Протерев вдруг предательски защипавшие глаза тыльной стороной ладони, я внезапно все поняла. Абсолютно все встало на свои места: Сашка на пару с Натальей помог Филу покинуть страну без шума и привлечения лишнего внимания. Потом мой брат или его друзья — неважно — подставили Касперовичей. Все скрывали правду. Кроме Олега Ивановича. Но и он как-то внезапно отстал от меня сразу после новогодних праздников. Значит ему тоже стало известно о местонахождении сына. Только я оставалась в неведении.
Столько темных, мрачных месяцев, столько дерьмовых ночей, выворачивающих душу своим одиночеством, и все потому, что Филатов решил не сообщать мне о реабилитации в клинику? Это ведь его мать оплатила лечение, очевидно же.
Боже… я поеду. Но там убью этого недоумка. Собственными руками убью…
***
«Все мои игрушки, мама, разметало ураганом, нету больше сказки, мама, мама…»
Агата Кристи «Ураган» ©
В тот день стояла какая-то слишком жуткая погодка. Мелкий дождь швырял капли мне в лицо, а небо и не думало освобождаться от гнета тяжелых облаков. Стало сыро и промозгло. Или это особенный климат Германии?
Пройдя пропускной пункт лечебницы, где мне пришлось задержаться по причине заграничного паспорта, я, наконец, вошла в светлое здание и тут же была встречена приветливой молодой женщиной в форме секьюрити. Она заговорила со мной на немецком, но я, протянув ей пропускную карточку, ответила по-русски:
— Извините, мне нужен Филатов. Вадим Филатов.
Та кивнула, расслышав фамилию — наверное, уже предупредили, — и что-то проговорила в рацию. Видимо ответили согласием, и женщина, махнув мне головой, пошла через холл к лифтам.
Мы вышли на четвертом этаже. Там сопровождающая меня сотрудница окликнула мужчину в белом халате, а сама отправилась обратно к лифту.
Я снова назвала фамилию Вадима, и доктор заговорил на русском, но с акцентом:
— Вы родственница?
— Нет. Я… я его девушка.
— Окей, — кивнул мужчина. — У нас часто бывать пациенты из вашей страны. Идемте.*
— Данки шон, — выпалила я, и доктор улыбнулся.
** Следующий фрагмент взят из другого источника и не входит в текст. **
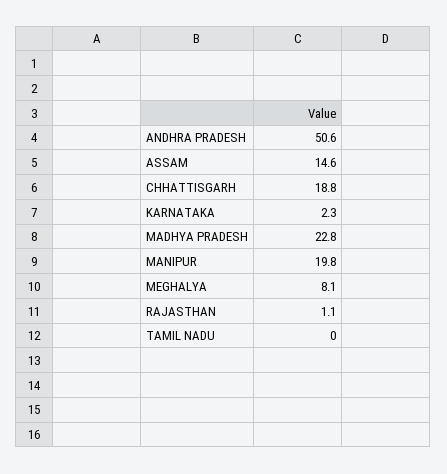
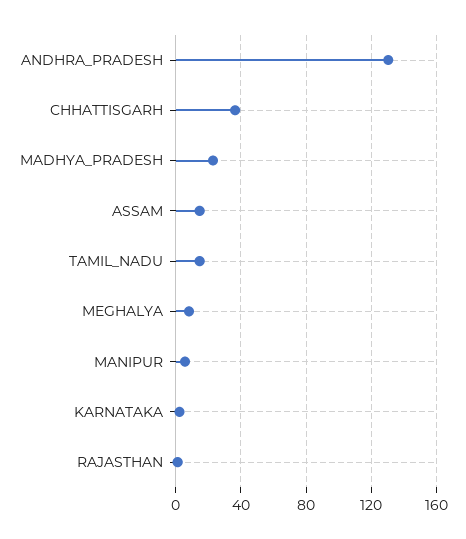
  {
-   "ANDHRA PRADESH": 50.6,
+   "ANDHRA PRADESH": 130,
    "ASSAM": 14.6,
-   "CHHATTISGARH": 18.8,
+   "CHHATTISGARH": 35,
    "KARNATAKA": 2.3,
    "MADHYA PRADESH": 22.8,
-   "MANIPUR": 19.8,
+   "MANIPUR": 5,
    "MEGHALYA": 8.1,
    "RAJASTHAN": 1.1,
-   "TAMIL NADU": 0
+   "TAMIL NADU": 15
  }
Признаться, если бы все больницы в Беларуси были такими, как этот реабилитационный центр, я, пожалуй, не выписывалась бы из них. Светлые стены, паркет на полу, все отделано по последнему слову моды. Ни намека на «совковый период», как у нас. Тут была Европа во всем. Пахло отнюдь не медикаментами или мочой пациентов, а чем-то приятным, вероятно, освежителем воздуха. Более того, приоткрытые окна в небольшом холле у административной стойки впускали в помещение дурманящий запах весеннего дождя. И хотя до этого весь мир казался мне чем-то удручающе-негативным, то в этом месте веяло надеждой и верой в лучшее будущее.